_REQUEST_.
Transcribe the records in full, keeping every character as it is.

::: DATA FOR PROCESSING :::

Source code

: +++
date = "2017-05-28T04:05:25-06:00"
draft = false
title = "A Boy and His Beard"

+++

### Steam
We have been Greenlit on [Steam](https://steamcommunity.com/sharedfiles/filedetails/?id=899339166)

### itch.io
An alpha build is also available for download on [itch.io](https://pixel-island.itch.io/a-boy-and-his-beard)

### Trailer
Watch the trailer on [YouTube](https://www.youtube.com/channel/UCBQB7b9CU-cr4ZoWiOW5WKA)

:::

_RESPONSE TO THIS TASK_.
Source code

: +++
date = "2017-05-28T04:05:25-06:00"
draft = false
title = "A Boy and His Beard"

+++

### Steam
We have been Greenlit on [Steam](https://steamcommunity.com/sharedfiles/filedetails/?id=899339166)

### itch.io
An alpha build is also available for download on [itch.io](https://pixel-island.itch.io/a-boy-and-his-beard)

### Trailer
Watch the trailer on [YouTube](https://www.youtube.com/channel/UCBQB7b9CU-cr4ZoWiOW5WKA)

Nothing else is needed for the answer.